By Chris Campo
Everyone remembers eighth grade. Or at least the time you were around the age of the characters in the film Eighth Grade are. For me, that age meant goofing off in school, begging my mom to take me to the newest R-rated film, playing Call of Duty until the moon no longer existed and, ironically, watching Bo Burnham. His music videos, stand up specials, you name it. Bo Burnham, the writer/director of Eighth Grade, was my first celebrity obsession. In fact, one time (around the time I would have been in eighth grade) I sent Bo a DM on Instagram, in which I spilled my heart out about how much I loved him. I since regrettably deleted the DM out of embarrassment. Bo never opened it, however, he did just recently like my tweet in which I gushed about this film. Full circle, bitches!
Eighth Grade follows Kayla (Elsie Fisher), a shy girl who strives to be confident, but reality makes it hard for her to fit in. She spends a great deal of her time on YouTube uploading vlogs with advice and tips for other people to be confident, or to fit in, or to be themselves. Yet Kayla can't seem to take her own advice, so many of her days include keeping to herself during school, awkward dinners with her father (Josh Hamilton) and late nights on Instagram, Snapchat or YouTube. After a pool party, and a few run-ins with the cutest boy in junior high, Kayla decides to get out there more and, before she graduates into high school, become the girl she says she is online.
Who knew typical eighth grader stuff was so damn entertaining? Okay, maybe typically it is not, but Bo Burnham takes such a real approach to this young girl's life. It doesn't feel like we are watching a movie, it just feels like a camera following a young girl around for a very important part of her life. At times the film feels like it’s not really about anything, but that’s the point. There's no grand plot, it's really just how this section of Kayla's life affects her. It's like Lady Bird meets Call me By Your Name just set in eighth grade and without sexual acts being performed on a peach (bananas, however). Moments towards the end can feel predictable or cliché, but rarely does that hurt the film. It often helps it feel real. Life is cliché.

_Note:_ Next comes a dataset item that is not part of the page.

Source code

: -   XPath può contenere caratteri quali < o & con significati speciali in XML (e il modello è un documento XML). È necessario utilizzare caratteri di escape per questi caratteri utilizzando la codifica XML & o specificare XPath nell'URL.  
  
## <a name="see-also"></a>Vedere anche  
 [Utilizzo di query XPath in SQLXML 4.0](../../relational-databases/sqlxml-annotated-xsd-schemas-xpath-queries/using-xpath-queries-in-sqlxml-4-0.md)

This isn’t a typical comedy, but given that the man behind the camera is a comedian, you can expect a lot of laughs here. They aren't the usual gags in most studio comedies; they are timely, well thought out observations that make the film feel as if Burnham wrote it yesterday. The jokes and references to pop culture and social media trends are so current and authentic. For example, the principal of the school tries relating to the kids by ending his speech with a dab, or the sexual education teacher informs the kids that puberty is "Lit". It's cringe-worthy, but it's cringe-worthy in real life. It just works here. Never before has a film felt so authentic regarding kids and the digital era they are growing up in.

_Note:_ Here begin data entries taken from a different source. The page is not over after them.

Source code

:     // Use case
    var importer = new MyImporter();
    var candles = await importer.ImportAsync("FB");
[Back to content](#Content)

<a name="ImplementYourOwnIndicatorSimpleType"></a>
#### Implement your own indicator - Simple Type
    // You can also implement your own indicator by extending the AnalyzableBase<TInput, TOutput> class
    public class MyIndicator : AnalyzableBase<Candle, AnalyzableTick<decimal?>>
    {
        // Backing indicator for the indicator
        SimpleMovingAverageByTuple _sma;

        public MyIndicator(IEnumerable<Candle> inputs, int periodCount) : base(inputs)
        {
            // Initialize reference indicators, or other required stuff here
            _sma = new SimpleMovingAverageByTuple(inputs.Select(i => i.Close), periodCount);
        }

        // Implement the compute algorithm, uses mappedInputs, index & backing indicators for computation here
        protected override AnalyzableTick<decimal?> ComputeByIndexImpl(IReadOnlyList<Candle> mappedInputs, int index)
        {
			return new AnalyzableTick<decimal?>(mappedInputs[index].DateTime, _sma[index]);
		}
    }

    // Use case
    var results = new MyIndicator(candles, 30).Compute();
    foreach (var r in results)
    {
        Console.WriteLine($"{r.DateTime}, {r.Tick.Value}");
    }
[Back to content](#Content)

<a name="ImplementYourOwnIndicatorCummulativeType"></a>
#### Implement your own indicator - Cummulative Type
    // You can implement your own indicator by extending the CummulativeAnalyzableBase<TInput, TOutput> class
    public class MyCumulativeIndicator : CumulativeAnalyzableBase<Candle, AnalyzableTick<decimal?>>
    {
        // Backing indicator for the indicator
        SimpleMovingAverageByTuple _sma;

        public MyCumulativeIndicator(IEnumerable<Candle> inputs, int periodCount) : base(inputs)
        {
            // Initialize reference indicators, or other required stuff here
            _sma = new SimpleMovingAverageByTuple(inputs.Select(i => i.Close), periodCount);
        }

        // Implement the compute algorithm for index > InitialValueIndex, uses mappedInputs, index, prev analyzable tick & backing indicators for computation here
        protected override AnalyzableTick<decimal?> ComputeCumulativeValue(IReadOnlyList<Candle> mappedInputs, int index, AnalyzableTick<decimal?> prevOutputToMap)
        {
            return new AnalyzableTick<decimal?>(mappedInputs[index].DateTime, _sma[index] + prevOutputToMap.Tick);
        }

The film's greatest strength is in its performances. The intimate, authentic approach just would not work if that weren’t the case. All the young kids are great at acting like young kids. None of them overdo it. My favorite of the bunch is young Jake Ryan, who plays the only person of Kayla's age that is actually nice to her. This kid had me laughing non-stop in an unbearably adorable scene towards the end.
Josh Hamilton, Kayla's father starts out one note, it's not a bad note, he is great in the whole film, but he hits you in the gut with an emotional monologue towards the end that will be hard to get through with dry eyes. However, the real star is Elsie Fisher, as young Kayla. She just feels so real. She's awkward but it's never goofy or unbelievable. The way she trips over her words and flubs when she tries to be confident or her fast, nervous talking is just so damn perfect. If she doesn't get awards love this year it will be a damn tragedy.
Eighth Grade is not necessarily the film I imagined when I heard Bo Burnham would be writing/directing his first feature, but I am sure glad it turned out this way. Seeing a character learn and grow right before your eyes is always a rewarding experience, and it's done so expertly in Eighth Grade. This is one of the best coming of age films of the year. It's one of the best movies of the year. It's a sweet and at times relaxing film that will be a mainstay in the hearts of any young person that sees the film, or anyone with a child, or anyone who has had similar experiences to those in the films. It is a film for everyone and one that I highly recommend checking out.